Question about 2009 Ultra high relief double eagle gold coin

tjwon2013

Member
Does anyone know about this coin?
It was issued in 2009 only (mintage was 115,178 coins)


Original gov. package is about $2,200 ~ $2,400

But, there is MS69 Proof like for $2,500 ~


My question is....

I have no idea why there is proof like coins. NGC, PCGS saying that there was overall 10% proof like coins.

For a person like me (untrained eyes (=no coin expert),

Between Proof like coin & regular OGP (original gov. package), do you think I can differentiate these two????????
Not to mention that, I've never seen actual coins yet.

Which one is better value (better bang for buck)????
 
Hmm. If you can't even tell the difference, the person who might buy it off you in future won't be able to as well.

Rather just get one in OGP.
 
I said, I've never seen those two actual coins yet.
Has anyone seen PL in real life?

Because the way the US mint struck this coin was "business strike."

Why there is PL at first hand?
 
As someone pointed out in another thread, lately the grading companies have been coming up with creative ways to grade modern coins like first strike, early releases and so on.

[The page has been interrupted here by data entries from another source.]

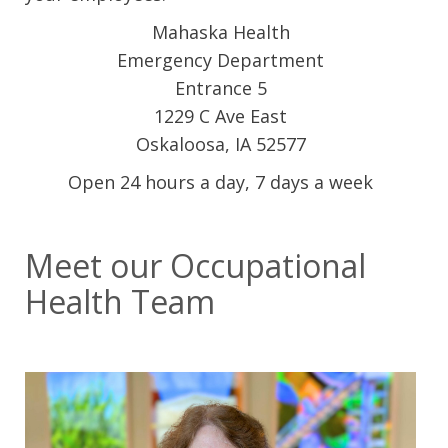
Mahaska Health
Emergency Department
Entrance 5
1229 C Ave East
Oskaloosa, IA 52577
Open 24 hours a day, 7 days a week
Meet our Occupational
Health Team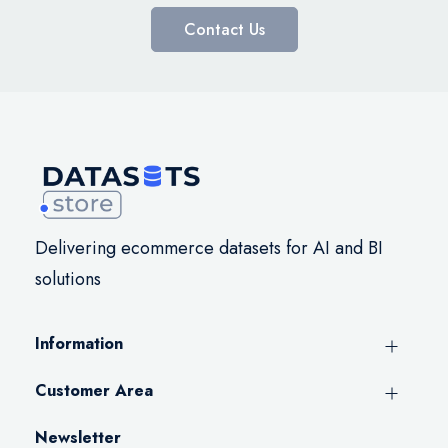
Contact Us
Delivering ecommerce datasets for AI and BI
solutions
Information
Customer Area
Newsletter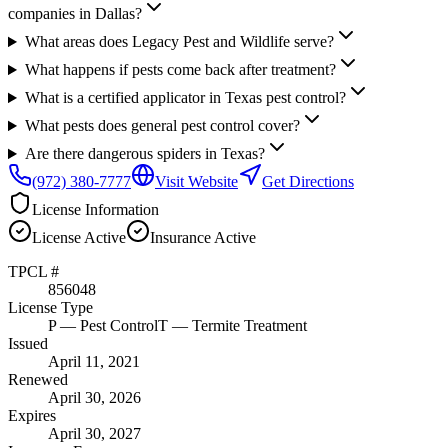
companies in Dallas?
What areas does Legacy Pest and Wildlife serve?
What happens if pests come back after treatment?
What is a certified applicator in Texas pest control?
What pests does general pest control cover?
Are there dangerous spiders in Texas?
(972) 380-7777
Visit Website
Get Directions
License Information
License
Active
Insurance
Active
TPCL #
856048
License Type
P
— Pest Control
T
— Termite Treatment
Issued
April 11, 2021
Renewed
April 30, 2026
Expires
April 30, 2027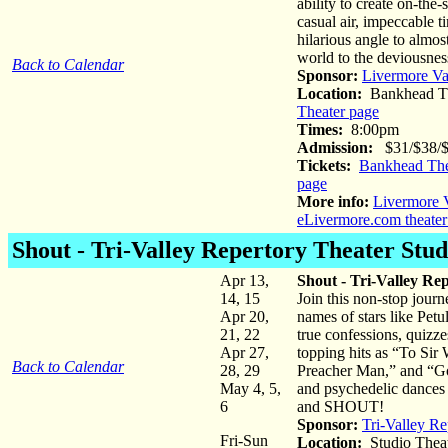
ability to create on-the
casual air, impeccable t
hilarious angle to almost
world to the deviousnes
Back to Calendar
Sponsor:
Livermore Va
Location:
Bankhead Th
Theater page
Times:
8:00pm
Admission:
$31/$38/
Tickets:
Bankhead The
page
More info:
Livermore V
eLivermore.com theater
Shout
- Tri-Valley Repertory Theater Stud
Apr 13,
Shout - Tri-Valley Re
14, 15
Join this non-stop jour
Apr 20,
names of stars like Pet
21, 22
true confessions, quizze
Apr 27,
topping hits as “To S
Back to Calendar
28, 29
Preacher Man,” and “Gold
May 4, 5,
and psychedelic dances 
6
and SHOUT!
Sponsor:
Tri-Valley Re
Fri-Sun
Location:
Studio Thea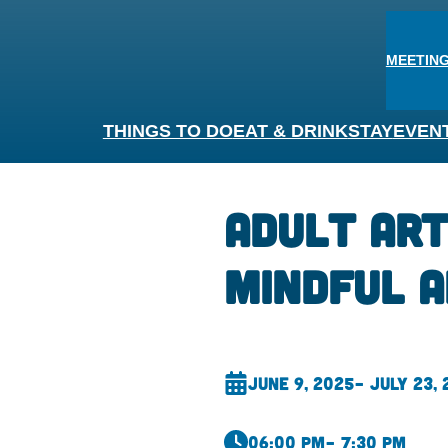
MEETING
THINGS TO DO
EAT & DRINK
STAY
EVEN
Adult Ar
Mindful A
June 9, 2025
– July 23,
06:00 pm
– 7:30 pm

It could just be another way to squeeze more money out of you with such "marketing gimmick".

I'd rather focus on the grade of the coin itself and not pay so much attention to the funny designations or type of label.
 
The proof like difference is not visible to human eyes. These coins were made to meet a very high quality standard with the same process. I believe (without any actual poof) if you take the coin out of the grading packaging and send it back 5 times to each NGC, and PCGS it is unlikely it would come back 10 times as proof like and with the same MS grade.

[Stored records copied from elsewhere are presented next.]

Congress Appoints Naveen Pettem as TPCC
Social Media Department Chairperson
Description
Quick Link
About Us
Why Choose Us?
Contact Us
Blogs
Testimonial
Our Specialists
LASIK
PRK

I am not big fan of NCLT coin grading, but pay attention to it because so many people do.
 
For BU coins, proof-like designations are assigned to the first few strikes of the die since it is still fresh and tends to show a bit of frostiness in the design against the normal field (i.e. there is a slight difference observed between the design and the background field).
 
Altima said:
As someone pointed out in another thread, lately the grading companies have been coming up with creative ways to grade modern coins like first strike, early releases and so on.

It could just be another way to squeeze more money out of you with such "marketing gimmick".


Now waiting on the ultra-mega-uber high relief designs.
 
How do you justify "shinier" surface?

For all you know it looks exactly the same. :p

I guess these are just games the rich people can engage in!
 
Once a proof like, first strike (designation is given to those coins packaged for shipment from the U.S. Mint within a month of their official release date), MS70 sold over 20,000 on ebay USA.